Problem requirements » Each record below gets repeated exactly, and pictures stay out of the copy.

Supplied information below:

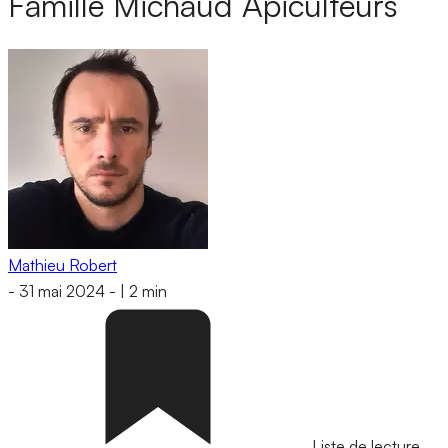
Famille Michaud Apiculteurs
Mathieu Robert
-
31 mai 2024
-
|
2 min
Liste de lecture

End of Supplied information.

Task result »
Famille Michaud Apiculteurs
Mathieu Robert
-
31 mai 2024
-
|
2 min
Liste de lecture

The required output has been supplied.